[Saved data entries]
# # #
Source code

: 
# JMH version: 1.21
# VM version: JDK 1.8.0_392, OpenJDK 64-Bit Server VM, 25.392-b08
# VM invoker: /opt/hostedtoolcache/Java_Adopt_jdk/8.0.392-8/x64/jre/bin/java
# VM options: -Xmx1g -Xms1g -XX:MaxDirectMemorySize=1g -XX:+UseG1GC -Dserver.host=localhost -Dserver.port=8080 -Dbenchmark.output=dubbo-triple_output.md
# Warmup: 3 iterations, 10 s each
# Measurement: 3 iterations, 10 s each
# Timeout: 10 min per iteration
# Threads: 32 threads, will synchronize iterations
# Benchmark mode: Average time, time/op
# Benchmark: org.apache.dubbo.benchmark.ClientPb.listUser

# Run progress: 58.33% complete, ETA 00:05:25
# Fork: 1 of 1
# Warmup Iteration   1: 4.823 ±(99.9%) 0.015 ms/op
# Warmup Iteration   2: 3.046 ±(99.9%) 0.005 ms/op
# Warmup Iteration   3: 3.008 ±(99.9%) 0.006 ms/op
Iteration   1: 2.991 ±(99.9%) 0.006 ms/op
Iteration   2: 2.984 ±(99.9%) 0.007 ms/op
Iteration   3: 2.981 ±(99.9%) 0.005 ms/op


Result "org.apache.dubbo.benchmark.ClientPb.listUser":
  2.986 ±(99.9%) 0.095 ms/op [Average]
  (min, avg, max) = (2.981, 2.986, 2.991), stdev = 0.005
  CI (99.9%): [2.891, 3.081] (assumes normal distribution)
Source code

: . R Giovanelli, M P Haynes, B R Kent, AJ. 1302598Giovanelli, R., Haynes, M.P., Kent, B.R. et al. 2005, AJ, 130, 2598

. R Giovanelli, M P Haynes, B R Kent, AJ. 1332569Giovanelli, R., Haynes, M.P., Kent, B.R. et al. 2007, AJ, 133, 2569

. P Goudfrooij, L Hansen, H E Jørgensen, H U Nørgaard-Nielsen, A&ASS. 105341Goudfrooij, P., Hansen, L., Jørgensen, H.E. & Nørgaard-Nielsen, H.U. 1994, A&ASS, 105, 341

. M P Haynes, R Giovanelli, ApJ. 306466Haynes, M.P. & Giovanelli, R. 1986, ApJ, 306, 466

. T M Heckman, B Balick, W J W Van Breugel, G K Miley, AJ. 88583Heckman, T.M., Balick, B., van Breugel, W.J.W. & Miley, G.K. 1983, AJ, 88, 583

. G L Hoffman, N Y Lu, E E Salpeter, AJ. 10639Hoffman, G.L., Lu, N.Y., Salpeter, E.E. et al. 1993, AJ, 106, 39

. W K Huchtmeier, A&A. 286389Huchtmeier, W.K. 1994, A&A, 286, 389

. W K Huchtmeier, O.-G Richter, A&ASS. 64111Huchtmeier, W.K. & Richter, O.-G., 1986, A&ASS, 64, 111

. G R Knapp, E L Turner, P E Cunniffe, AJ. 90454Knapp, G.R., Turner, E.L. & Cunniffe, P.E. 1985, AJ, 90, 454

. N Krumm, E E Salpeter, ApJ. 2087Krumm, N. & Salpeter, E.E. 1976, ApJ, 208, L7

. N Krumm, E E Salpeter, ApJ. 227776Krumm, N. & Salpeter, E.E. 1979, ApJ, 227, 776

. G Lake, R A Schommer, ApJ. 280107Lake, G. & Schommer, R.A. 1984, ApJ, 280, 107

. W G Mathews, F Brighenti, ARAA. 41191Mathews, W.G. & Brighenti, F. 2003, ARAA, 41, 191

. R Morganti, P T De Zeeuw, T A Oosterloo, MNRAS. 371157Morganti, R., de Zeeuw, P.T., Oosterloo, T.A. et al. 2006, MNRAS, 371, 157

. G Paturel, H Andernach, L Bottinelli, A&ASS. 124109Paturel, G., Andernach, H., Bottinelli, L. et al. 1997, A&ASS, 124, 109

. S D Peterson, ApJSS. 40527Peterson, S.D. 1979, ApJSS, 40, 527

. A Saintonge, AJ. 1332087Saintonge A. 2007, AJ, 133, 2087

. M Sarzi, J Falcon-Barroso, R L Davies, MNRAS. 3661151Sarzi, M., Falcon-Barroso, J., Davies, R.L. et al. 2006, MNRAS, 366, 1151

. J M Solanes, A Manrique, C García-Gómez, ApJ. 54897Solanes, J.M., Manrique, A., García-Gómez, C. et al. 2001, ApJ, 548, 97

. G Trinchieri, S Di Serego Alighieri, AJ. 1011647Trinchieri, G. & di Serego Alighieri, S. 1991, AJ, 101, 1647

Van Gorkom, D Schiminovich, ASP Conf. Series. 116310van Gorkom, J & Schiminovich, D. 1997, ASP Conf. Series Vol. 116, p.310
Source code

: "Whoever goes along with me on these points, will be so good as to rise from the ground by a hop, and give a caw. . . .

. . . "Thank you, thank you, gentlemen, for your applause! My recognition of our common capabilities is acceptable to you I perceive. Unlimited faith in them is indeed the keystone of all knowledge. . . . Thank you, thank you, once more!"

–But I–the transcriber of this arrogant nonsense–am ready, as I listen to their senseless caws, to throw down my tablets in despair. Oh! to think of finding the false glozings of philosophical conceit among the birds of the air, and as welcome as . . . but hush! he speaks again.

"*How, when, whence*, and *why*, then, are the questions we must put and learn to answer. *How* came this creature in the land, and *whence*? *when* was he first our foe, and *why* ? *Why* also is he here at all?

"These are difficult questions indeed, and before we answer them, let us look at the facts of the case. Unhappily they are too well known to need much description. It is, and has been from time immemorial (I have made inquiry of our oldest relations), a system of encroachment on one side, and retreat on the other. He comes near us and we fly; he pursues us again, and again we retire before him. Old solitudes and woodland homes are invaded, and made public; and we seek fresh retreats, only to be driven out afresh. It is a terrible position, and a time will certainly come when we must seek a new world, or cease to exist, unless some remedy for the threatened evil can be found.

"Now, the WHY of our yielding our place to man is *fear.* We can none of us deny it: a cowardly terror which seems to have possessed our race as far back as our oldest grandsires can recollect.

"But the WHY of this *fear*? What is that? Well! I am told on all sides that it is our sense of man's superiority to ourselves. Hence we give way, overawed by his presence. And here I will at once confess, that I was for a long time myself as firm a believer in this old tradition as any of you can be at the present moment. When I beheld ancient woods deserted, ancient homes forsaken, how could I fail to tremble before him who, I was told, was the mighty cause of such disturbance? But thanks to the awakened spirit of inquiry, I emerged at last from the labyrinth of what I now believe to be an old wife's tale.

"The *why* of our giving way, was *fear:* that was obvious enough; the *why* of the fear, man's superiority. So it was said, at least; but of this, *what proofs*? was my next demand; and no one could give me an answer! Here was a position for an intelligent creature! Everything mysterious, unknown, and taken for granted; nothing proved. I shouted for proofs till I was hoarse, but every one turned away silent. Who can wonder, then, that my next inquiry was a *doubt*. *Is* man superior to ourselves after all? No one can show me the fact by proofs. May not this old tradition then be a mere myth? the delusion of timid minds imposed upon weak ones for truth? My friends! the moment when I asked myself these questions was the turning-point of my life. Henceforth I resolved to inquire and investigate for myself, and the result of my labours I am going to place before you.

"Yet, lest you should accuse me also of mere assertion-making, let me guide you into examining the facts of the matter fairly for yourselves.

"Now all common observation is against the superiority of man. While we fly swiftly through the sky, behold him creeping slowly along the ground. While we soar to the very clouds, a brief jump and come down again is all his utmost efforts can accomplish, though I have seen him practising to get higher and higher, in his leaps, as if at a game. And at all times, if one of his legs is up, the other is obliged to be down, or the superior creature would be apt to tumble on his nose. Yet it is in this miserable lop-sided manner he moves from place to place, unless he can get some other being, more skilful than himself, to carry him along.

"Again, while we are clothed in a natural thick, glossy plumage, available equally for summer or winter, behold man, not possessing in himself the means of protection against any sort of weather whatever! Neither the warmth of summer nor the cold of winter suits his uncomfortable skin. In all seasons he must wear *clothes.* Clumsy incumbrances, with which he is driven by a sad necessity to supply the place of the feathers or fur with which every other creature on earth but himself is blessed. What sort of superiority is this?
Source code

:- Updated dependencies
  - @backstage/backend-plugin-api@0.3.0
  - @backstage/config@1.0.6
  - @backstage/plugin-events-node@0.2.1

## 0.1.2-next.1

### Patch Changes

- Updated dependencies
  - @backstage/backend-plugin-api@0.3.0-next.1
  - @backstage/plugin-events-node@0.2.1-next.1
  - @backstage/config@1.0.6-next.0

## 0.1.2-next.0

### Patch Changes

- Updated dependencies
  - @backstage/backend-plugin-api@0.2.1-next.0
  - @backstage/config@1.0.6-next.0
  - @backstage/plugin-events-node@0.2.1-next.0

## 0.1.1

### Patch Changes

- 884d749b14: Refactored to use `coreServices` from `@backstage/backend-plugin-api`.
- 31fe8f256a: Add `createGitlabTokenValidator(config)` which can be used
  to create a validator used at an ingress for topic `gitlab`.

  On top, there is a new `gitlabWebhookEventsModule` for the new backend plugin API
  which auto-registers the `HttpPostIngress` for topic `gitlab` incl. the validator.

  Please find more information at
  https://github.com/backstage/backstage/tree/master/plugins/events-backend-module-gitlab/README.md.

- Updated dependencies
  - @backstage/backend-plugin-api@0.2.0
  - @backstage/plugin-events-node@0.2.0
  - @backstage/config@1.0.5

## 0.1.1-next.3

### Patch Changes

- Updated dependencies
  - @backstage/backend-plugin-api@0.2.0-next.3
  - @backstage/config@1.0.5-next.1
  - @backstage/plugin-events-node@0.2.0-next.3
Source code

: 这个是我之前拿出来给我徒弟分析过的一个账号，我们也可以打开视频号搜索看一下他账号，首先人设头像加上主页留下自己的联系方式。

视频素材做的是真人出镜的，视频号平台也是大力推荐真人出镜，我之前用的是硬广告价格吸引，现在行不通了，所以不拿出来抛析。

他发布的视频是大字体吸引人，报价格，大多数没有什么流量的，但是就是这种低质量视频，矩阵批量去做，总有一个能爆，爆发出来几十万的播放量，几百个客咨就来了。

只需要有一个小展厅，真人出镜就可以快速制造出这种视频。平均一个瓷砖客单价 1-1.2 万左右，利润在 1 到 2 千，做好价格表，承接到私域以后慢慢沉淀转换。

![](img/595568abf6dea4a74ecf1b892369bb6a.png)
# # #
How many lines in the records above contain the word "Haynes"? Reply with the number alone.

## [Your response]
3